- [STUDY QUESTIONS]:
1. Rewrite part of the text on Facebook use and visual impairment. Begin at the words "Future research investigating" and stop after "one to another.", substituting "contentment" for "happiness".
2. In the text on Facebook use and visual impairment, what quality-of-life indicator named by Schalock et al. (2002) is given as not examined in the research?

Future research investigating the effect of Facebook usage on the quality of life of individuals with visual impairment should include personality traits like self-esteem or locus of control as moderators like studies on sighted individuals have done. Social networking sites are an integral part of modern life and will remain so. Individuals should know the effect they can have on them and adjust their activity accordingly to get the most out of their Facebook use as well as ameliorate their well-being. Facebook is a social network and, as Fowler and Christakis (2008) reported, happiness is a collective phenomenon which can spread in a social network from one to another.
Limitations
The present research was only based on self-report and lacked observation of actual online behavior which may have allowed for more objective measurements. The questionnaire measuring Facebook usage consisted of items which were self-constructed by authors of previous studies allowing for disadvantages of reliability and validity. However, Cronbach’s alpha coefficient regarding the subscale measuring frequency of Facebook activity showed good reliability. Regarding quality of life, it was evaluated through emotional well-being, while other relevant indicators, as determined by Schalock et al. (2002), such as social inclusion were not examined in this research.

- [RECORDS]:
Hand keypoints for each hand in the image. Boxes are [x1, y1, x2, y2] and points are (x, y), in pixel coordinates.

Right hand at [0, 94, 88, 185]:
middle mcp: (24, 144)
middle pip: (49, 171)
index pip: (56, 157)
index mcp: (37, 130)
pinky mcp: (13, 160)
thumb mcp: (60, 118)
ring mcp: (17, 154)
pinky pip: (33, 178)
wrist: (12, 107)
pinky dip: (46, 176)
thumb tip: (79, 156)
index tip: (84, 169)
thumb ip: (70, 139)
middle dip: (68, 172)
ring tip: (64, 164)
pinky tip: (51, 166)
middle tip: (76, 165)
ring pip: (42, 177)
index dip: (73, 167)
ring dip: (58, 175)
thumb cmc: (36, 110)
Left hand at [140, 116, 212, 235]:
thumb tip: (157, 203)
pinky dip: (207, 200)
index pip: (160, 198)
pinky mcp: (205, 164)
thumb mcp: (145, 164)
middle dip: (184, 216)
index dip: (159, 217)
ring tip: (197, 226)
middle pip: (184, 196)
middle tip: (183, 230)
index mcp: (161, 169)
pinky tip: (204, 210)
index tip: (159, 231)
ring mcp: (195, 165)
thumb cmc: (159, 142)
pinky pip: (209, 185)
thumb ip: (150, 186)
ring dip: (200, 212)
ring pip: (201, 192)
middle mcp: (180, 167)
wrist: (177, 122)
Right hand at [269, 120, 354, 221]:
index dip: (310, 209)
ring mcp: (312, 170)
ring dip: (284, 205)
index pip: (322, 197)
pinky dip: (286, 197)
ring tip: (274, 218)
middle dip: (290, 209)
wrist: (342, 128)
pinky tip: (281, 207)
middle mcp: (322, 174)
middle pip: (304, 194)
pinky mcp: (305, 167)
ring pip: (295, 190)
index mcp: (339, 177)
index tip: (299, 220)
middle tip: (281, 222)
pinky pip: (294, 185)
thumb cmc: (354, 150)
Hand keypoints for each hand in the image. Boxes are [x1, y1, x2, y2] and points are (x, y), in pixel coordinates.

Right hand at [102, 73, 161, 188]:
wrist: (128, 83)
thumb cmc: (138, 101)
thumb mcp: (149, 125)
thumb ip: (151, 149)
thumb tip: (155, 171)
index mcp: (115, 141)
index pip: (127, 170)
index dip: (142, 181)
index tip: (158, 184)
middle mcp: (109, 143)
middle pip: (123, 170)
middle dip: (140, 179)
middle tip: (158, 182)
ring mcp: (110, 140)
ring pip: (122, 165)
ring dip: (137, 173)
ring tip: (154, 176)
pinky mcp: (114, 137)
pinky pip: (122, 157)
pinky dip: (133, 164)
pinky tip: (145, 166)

- [EXERCISE RESPONSES]:
1.
Future research investigating the effect of Facebook usage on the quality of life of individuals with visual impairment should include personality traits like self-esteem or locus of control as moderators like studies on sighted individuals have done. Social networking sites are an integral part of modern life and will remain so. Individuals should know the effect they can have on them and adjust their activity accordingly to get the most out of their Facebook use as well as ameliorate their well-being. Facebook is a social network and, as Fowler and Christakis (2008) reported, contentment is a collective phenomenon which can spread in a social network from one to another.

2. Social inclusion.